───── Data shown

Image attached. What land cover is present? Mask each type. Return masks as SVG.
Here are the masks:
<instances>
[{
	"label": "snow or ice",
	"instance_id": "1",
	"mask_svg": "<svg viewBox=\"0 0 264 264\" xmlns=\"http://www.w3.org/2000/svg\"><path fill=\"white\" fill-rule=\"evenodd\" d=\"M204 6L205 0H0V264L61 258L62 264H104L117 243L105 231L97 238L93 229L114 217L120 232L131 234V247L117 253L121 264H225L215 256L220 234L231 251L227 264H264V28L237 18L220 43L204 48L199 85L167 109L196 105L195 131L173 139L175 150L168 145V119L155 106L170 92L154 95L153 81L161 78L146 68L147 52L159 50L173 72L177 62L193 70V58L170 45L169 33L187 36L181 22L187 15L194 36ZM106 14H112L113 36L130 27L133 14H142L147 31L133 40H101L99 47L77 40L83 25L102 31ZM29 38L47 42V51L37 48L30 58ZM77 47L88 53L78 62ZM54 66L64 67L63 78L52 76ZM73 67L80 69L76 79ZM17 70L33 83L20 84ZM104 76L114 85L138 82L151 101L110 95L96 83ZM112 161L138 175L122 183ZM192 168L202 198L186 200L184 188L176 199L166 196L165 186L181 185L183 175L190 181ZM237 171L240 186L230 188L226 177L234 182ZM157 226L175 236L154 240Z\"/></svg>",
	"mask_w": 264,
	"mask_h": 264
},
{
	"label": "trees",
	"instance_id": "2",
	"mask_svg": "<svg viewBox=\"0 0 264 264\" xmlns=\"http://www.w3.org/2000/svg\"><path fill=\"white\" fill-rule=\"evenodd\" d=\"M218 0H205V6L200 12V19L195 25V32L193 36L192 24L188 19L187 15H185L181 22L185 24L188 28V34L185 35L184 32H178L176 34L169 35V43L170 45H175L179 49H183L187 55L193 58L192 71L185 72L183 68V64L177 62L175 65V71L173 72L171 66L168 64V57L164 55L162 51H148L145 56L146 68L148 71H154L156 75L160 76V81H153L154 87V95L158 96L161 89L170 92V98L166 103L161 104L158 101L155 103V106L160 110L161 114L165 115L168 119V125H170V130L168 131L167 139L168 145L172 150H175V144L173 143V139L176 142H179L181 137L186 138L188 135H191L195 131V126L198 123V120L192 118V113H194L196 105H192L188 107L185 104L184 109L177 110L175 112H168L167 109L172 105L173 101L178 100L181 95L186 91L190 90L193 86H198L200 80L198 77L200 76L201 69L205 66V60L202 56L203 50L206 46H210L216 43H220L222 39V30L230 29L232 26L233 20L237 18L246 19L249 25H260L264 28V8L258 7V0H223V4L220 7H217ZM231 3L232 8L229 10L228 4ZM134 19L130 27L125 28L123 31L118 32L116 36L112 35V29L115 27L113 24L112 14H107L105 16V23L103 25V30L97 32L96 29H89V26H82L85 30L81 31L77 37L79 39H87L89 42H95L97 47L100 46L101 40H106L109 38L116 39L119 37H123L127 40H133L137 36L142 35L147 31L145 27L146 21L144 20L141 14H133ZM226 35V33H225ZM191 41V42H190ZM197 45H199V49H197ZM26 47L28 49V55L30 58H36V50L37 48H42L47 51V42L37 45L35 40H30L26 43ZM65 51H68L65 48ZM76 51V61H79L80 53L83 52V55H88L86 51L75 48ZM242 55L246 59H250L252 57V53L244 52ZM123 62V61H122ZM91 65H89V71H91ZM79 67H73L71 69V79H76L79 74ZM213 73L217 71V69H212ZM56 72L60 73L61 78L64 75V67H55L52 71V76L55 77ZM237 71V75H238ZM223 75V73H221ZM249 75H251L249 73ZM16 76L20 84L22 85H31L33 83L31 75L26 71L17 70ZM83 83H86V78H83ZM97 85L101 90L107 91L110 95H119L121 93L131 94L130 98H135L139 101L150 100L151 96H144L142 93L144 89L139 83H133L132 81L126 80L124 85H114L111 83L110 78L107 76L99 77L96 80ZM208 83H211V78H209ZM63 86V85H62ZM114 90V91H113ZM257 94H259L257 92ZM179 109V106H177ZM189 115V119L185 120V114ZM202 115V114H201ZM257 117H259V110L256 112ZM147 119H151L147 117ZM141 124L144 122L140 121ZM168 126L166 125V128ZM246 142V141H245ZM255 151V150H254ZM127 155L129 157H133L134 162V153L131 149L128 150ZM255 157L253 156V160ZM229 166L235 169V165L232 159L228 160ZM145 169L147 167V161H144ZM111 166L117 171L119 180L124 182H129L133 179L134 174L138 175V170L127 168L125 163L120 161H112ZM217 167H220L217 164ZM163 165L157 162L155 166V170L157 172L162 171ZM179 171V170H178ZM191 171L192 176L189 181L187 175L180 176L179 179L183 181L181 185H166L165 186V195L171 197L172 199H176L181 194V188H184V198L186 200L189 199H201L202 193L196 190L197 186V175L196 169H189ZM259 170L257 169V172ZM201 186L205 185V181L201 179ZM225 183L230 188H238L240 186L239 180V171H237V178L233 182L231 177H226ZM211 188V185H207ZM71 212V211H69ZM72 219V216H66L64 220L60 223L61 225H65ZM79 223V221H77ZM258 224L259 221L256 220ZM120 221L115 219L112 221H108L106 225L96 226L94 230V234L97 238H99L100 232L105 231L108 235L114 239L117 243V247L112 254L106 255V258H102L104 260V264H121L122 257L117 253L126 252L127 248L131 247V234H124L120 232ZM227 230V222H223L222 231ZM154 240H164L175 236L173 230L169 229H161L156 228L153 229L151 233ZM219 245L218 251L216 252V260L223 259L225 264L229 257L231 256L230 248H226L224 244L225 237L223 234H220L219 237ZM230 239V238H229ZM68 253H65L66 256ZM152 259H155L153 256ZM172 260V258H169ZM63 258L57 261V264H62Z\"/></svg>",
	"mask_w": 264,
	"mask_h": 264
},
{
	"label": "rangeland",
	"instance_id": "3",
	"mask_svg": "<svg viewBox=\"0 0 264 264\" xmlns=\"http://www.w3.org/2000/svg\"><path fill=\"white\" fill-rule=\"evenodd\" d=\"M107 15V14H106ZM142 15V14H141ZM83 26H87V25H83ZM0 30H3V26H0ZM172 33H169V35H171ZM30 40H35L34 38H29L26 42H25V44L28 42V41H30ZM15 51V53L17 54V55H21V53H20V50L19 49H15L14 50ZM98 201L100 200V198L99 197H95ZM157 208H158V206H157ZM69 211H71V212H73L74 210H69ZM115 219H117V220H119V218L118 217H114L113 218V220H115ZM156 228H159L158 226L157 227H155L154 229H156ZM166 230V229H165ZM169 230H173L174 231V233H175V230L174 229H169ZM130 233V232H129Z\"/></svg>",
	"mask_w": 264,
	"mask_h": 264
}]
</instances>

──────────

**Objective:** How many lines in the listing above contain the string "label"? Case counts, and the reply should be the number alone.

**Output for this task:** 3